The conference, an annual event at New Mexico State University, was founded by Sen. Pete Domenici to address regional and national public policy issues. The New Mexico senator, who died Wednesday, had attended all previous conferences and guided their agendas.
University students were among those who attended the two-day conference to learn about preparing for the future workforce. A panel of 22 students nominated by public universities in New Mexico asked the speakers questions.
Celina Bussey, secretary of the New Mexico Department of Workforce Solutions, said employers are demanding more education and higher degrees than they did 10 years ago.
“The technical nature of every job has changed. It requires a higher skill set.”
Bussey said ensuring that more of the state’s children go to college also means helping their young parents get an education now. And she highlighted a program in Doña Ana County that helps parents go back to school or get a G.E.D.
“These two-generation approaches are extremely important,” said Bussey.
Many American families are struggling because wage increases have been stagnant for decades, and there’s been a decline in “middle wage, middle skill jobs,” said Seth Harris, a former acting and deputy U.S. Secretary of Labor.
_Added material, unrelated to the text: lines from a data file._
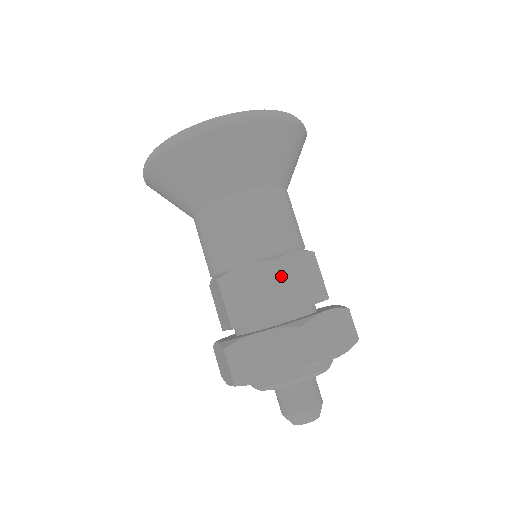
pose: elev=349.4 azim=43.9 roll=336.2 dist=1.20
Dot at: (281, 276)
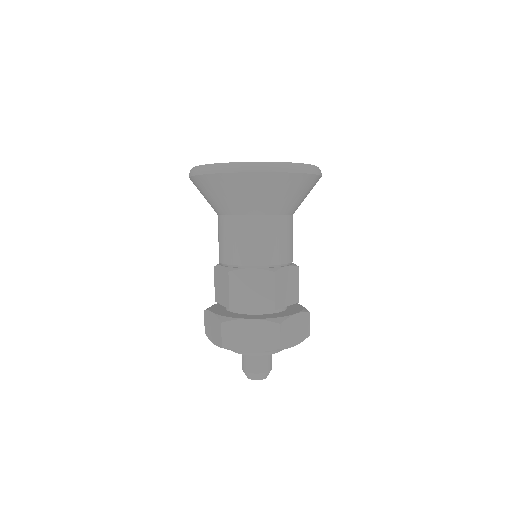
Dot at: (230, 284)
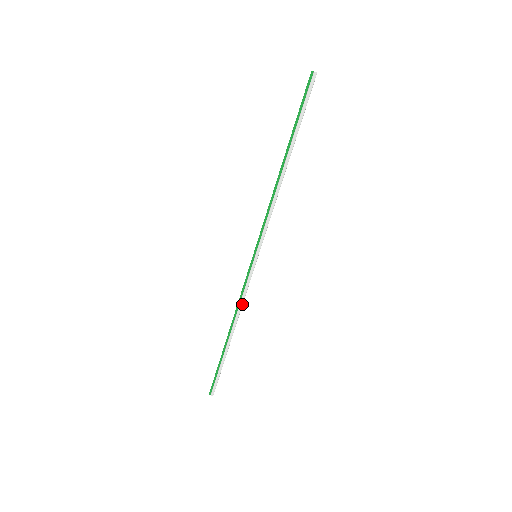
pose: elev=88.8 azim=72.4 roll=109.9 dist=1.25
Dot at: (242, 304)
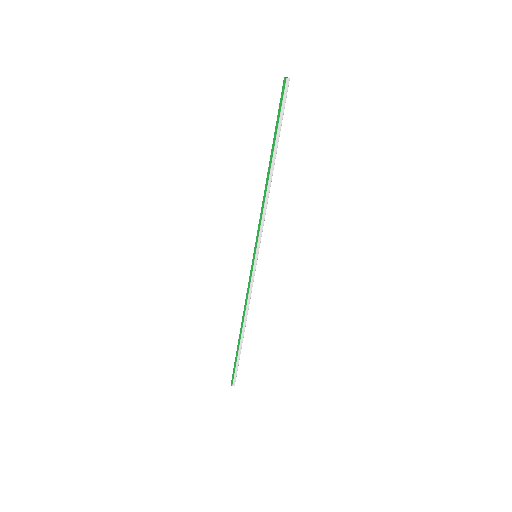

Harris’ talk focused on the “future of the workplace.” He said that while some jobs have disappeared or are in decline, and there is concern about a “robot apocalypse,” he told the packed convention center he predicts that in the future there will be “plenty of jobs.” During past disruptions, people adapted and new jobs were created, he said.
And he, as well as other speakers, said that some jobs require human talents, like emotional intelligence, empathy and communication skills.
Medicine is an area with both a growing demand for those skills and a labor shortage, said Dr. Antonia Novello, the first woman and Hispanic to serve as U.S. surgeon general.
Novello said an aging population means the shortage of doctors will only get worse. And there’s also growing need for more minority doctors, she said.
“I want to make sure you send medical students to the poorest parts of New Mexico, especially Las Cruces,” said Novello.
Doctors with dual language skills and cultural training are in high demand, and all future doctors need to know how to work in underserved communities, said Novello.
“You have to teach the student of tomorrow with the neighborhood of today.”